When Ertsgaard and Smith practiced these techniques last week, they went through a series of exercises where Ertsgaard hit a punching dummy in the face, the ears and the chin with his cane. Smith then put a plastic, boxing glove-size face on his hand and held it in several positions so Ertsgaard could practice his moves as if the attacker were taller than he is, about his height or coming in from a different angle.
They finished their lesson, which left Ertsgaard short of breath due to the exertion, with exercises where he faced an attacker coming from behind, where he faced an attacker when he didn’t have his cane and where the attacker tried to pin him on the ground. Ertsgaard escaped from each of these vulnerable positions using a series of kicks, punches and bites they had practiced in class.

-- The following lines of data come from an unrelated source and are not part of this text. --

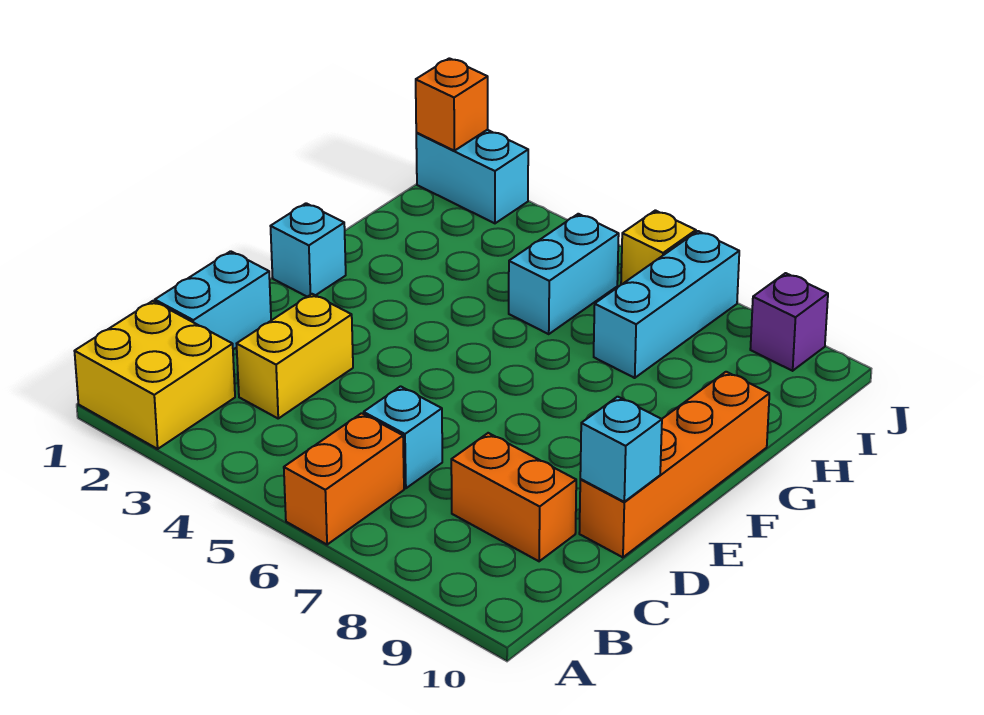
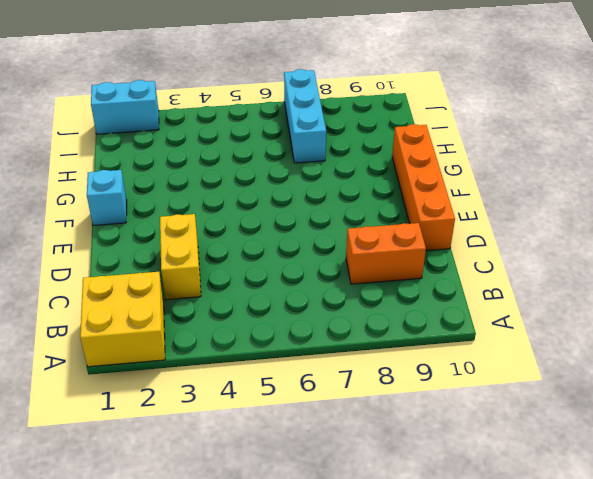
none -> orange 1x2 brick [284,413,404,545]
none -> cyan 1x2 brick [155,251,271,349]
none -> cyan 1x1 brick [364,386,442,488]

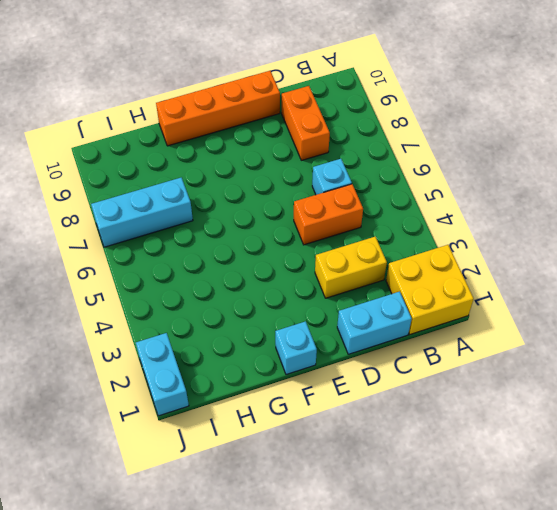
orange 1x2 brick [294,184,363,245] -> orange 1x2 brick moved to [284,413,404,545]
none -> cyan 1x2 brick [509,214,619,334]
none -> yellow 1x1 brick [621,210,696,285]
none -> purple 1x1 brick [750,273,828,371]

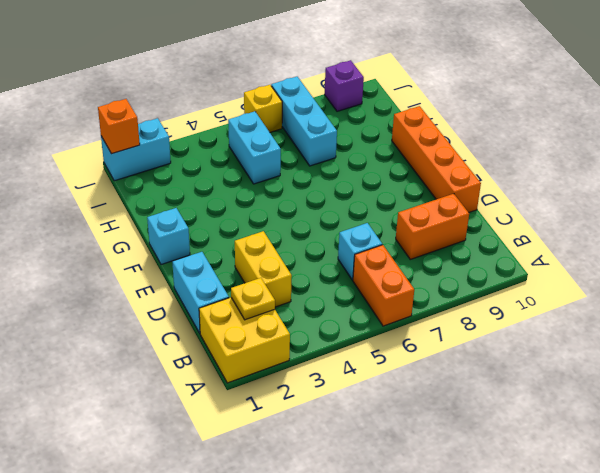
yellow 1x1 plate [231,278,275,320] -> none
none -> cyan 1x1 brick [580,397,662,502]

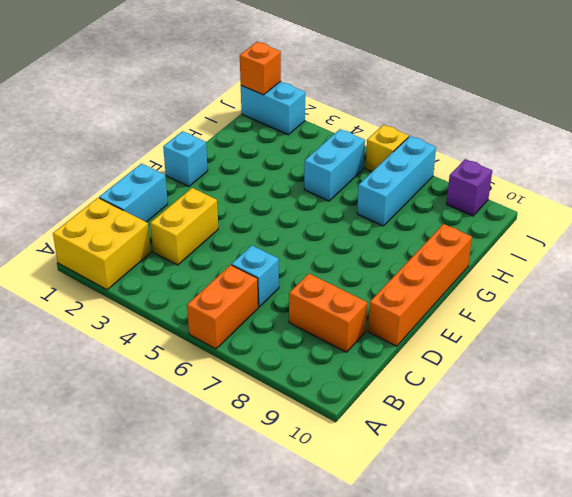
none -> cyan 1x1 brick [580,397,662,502]

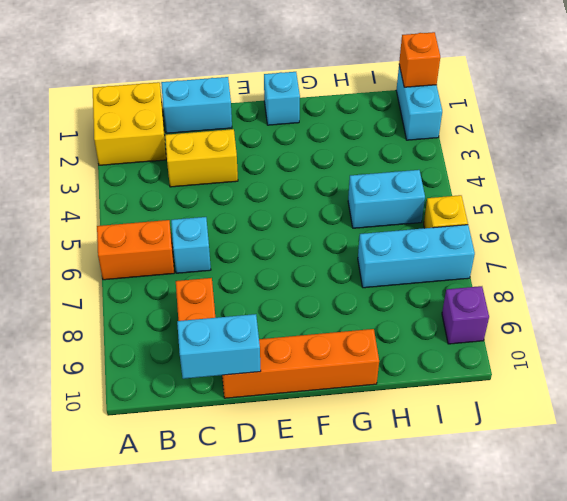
cyan 1x2 brick [177,314,261,379] -> cyan 1x1 brick [580,397,662,502]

Martial arts programs in several states, including New York, Florida, North Carolina and Ohio teach people who have disabilities similar techniques they can use to escape an attacker and get to safety.
Smith and Ertsgaard are taking their self-defense training in a new direction by teaming up with Abilitree to run a series of workshops at area long-term care facilities across the region. They’ve offered these demonstrations at Whispering Winds and Aspen Ridge so far this summer and have set up appointments at three other facilities before the end of October.
“They really enjoyed it,” said Sandie Nowell, the life engagement coordinator at Aspen Ridge. “They were soaking in everything he taught them.”
Though she didn’t get a chance to see it in person, Nowell said she could tell the five or six Aspen Ridge residents who attended Ertsgaard and Smith’s self-defense course got a lot out of the experience because they were demonstrating some of the techniques they learned to the receptionist when it was over. She said she’d like to have them come back and would try to get together a bigger crowd for the next workshop.
Whispering Winds Activities Director Helen Garrett was also impressed with the course and has already scheduled a second workshop for Oct. 12. She said her residents, who don’t think they have that much strength because of their age, felt empowered watching Ertsgaard overcome his limitations and fight back.
Smith has also been impressed by what Ertsgaard has been able to do.
That’s because Ertsgaard builds his confidence every time he stands before a crowd of strangers to talk about self-defense, crack a joke or demonstrate a new technique. Smith said this is making Ertsgaard stronger and helping him be a better person who isn’t afraid.
“My confidence has gotten better,” Ertsgaard said.